Her intensive athletic and academic schedules leave her little time to do other things. For this reason, she is not having much of a regular student life. “I hardly ever go out. After my training sessions I’m happy to just go to bed.” In what little spare time she has, Keetels likes to go to the cinema (she has a Pathé discount card) or watch films with her flatmates. She likes to make up for all the parties she is missing out on by celebrating national league titles with her club, HC Den Bosch, or competitions she has won with the national team.

Even though she does not have much spare time, Keetels has plenty of friends. During quiet periods, she does her best to invest in her friendships with others. “They understand the choices I’ve made. Many of them came to see me at the European Championships. That’s a sign to me that they’re empathising.”

Network

Thanks to her encounters with sponsors in the field hockey world, Keetels has been able to build a network that will be useful once she retires from elite sport. However, she has no plans of doing so any time soon.

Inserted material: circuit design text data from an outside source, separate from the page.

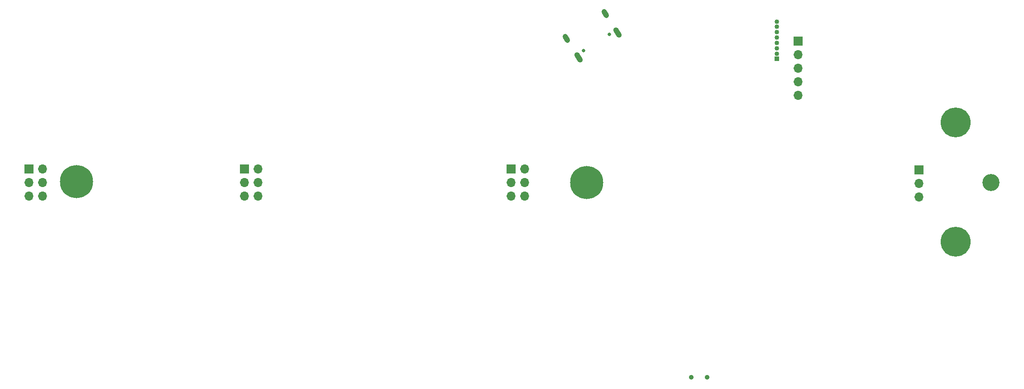
<source format=gbr>
%TF.GenerationSoftware,KiCad,Pcbnew,9.0.2*%
%TF.CreationDate,2025-07-07T16:25:28-05:00*%
%TF.ProjectId,Neoswordkicad,4e656f73-776f-4726-946b-696361642e6b,rev?*%
%TF.SameCoordinates,Original*%
%TF.FileFunction,Soldermask,Bot*%
%TF.FilePolarity,Negative*%
%FSLAX46Y46*%
G04 Gerber Fmt 4.6, Leading zero omitted, Abs format (unit mm)*
G04 Created by KiCad (PCBNEW 9.0.2) date 2025-07-07 16:25:28*
%MOMM*%
%LPD*%
G01*
G04 APERTURE LIST*
G04 Aperture macros list*
%AMHorizOval*
0 Thick line with rounded ends*
0 $1 width*
0 $2 $3 position (X,Y) of the first rounded end (center of the circle)*
0 $4 $5 position (X,Y) of the second rounded end (center of the circle)*
0 Add line between two ends*
20,1,$1,$2,$3,$4,$5,0*
0 Add two circle primitives to create the rounded ends*
1,1,$1,$2,$3*
1,1,$1,$4,$5*%
G04 Aperture macros list end*
%ADD10C,0.650000*%
%ADD11HorizOval,1.000000X-0.295515X0.463865X0.295515X-0.463865X0*%
%ADD12HorizOval,1.000000X-0.214920X0.337357X0.214920X-0.337357X0*%
%ADD13C,6.200000*%
%ADD14R,1.700000X1.700000*%
%ADD15O,1.700000X1.700000*%
%ADD16C,5.600000*%
%ADD17C,3.200000*%
%ADD18R,0.850000X0.850000*%
%ADD19O,0.850000X0.850000*%
%ADD20C,0.900000*%
G04 APERTURE END LIST*
D10*
%TO.C,J11*%
X184025050Y-77881807D03*
X179150248Y-80987399D03*
D11*
X185499750Y-77535165D03*
D12*
X183269956Y-74035092D03*
X175983055Y-78677358D03*
D11*
X178212848Y-82177433D03*
%TD*%
D13*
%TO.C,H4*%
X84400000Y-105525000D03*
%TD*%
D14*
%TO.C,J10*%
X219300000Y-79200000D03*
D15*
X219300000Y-81740000D03*
X219300000Y-84280000D03*
X219300000Y-86820000D03*
X219300000Y-89360000D03*
%TD*%
D14*
%TO.C,J7*%
X165600000Y-103161482D03*
D15*
X168140000Y-103161482D03*
X165600000Y-105701482D03*
X168140000Y-105701482D03*
X165600000Y-108241482D03*
X168140000Y-108241482D03*
%TD*%
D16*
%TO.C,H1*%
X248800000Y-94400000D03*
%TD*%
D17*
%TO.C,H3*%
X255400000Y-105686482D03*
%TD*%
D18*
%TO.C,J5*%
X215300000Y-82500000D03*
D19*
X215300000Y-81500000D03*
X215300000Y-80500000D03*
X215300000Y-79500000D03*
X215300000Y-78500000D03*
X215300000Y-77500000D03*
X215300000Y-76500000D03*
X215300000Y-75500000D03*
%TD*%
D14*
%TO.C,J2*%
X75460000Y-103161482D03*
D15*
X78000000Y-103161482D03*
X75460000Y-105701482D03*
X78000000Y-105701482D03*
X75460000Y-108241482D03*
X78000000Y-108241482D03*
%TD*%
D14*
%TO.C,J4*%
X115780000Y-103161482D03*
D15*
X118320000Y-103161482D03*
X115780000Y-105701482D03*
X118320000Y-105701482D03*
X115780000Y-108241482D03*
X118320000Y-108241482D03*
%TD*%
D16*
%TO.C,H2*%
X248800000Y-116800000D03*
%TD*%
D20*
%TO.C,SW5*%
X202305000Y-142175000D03*
X199305000Y-142175000D03*
%TD*%
D14*
%TO.C,J9*%
X241900000Y-103260000D03*
D15*
X241900000Y-105800000D03*
X241900000Y-108340000D03*
%TD*%
D13*
%TO.C,H5*%
X179750000Y-105700000D03*
%TD*%
M02*

</source>
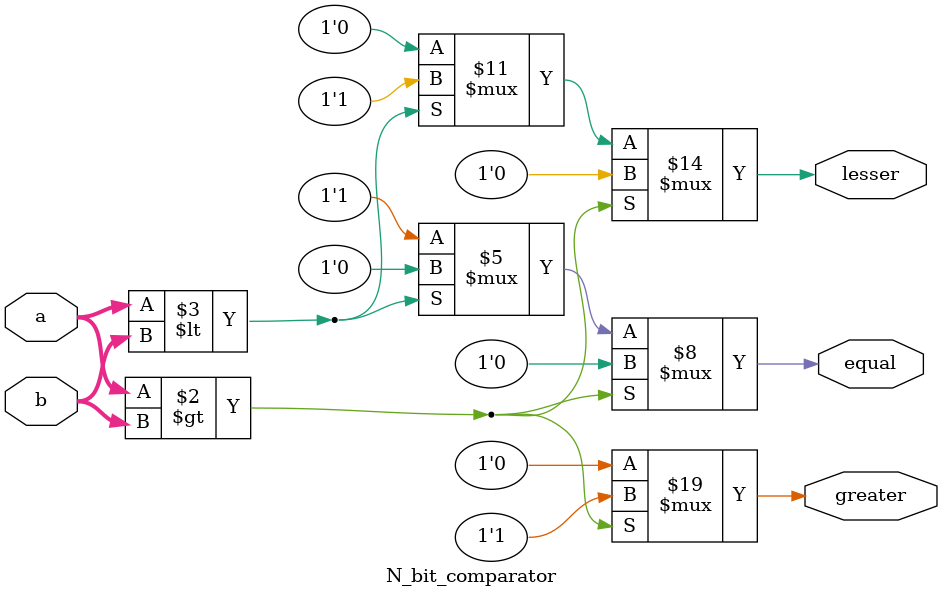
<source format=v>
`timescale 1ns / 1ps


module N_bit_comparator(a,b,greater,lesser,equal);
parameter N=8;
input [N-1:0]a,b;
output reg greater,lesser,equal;
always @(*)begin
if(a>b)begin
greater<=1'b1;
lesser<=1'b0;
equal<=1'b0;
end
else if(a<b)begin
greater<=1'b0;
lesser<=1'b1;
equal<=1'b0;
end
else begin
greater<=1'b0;
lesser<=1'b0;
equal<=1'b1;
end


end
endmodule

</source>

She will continue until the 2020 Olympics. “I want to captain this team to the gold medal in Tokyo,” she says confidently.

She hopes she will have completed her degree by then, so that she will be ready for a career outside the world of sport. “After that, once I have retired from hockey, I hope to be able to look back with pride on the growth I have made as a person: from a quiet girl that barely dared guide anyone on the pitch to the captain of the Dutch national team.”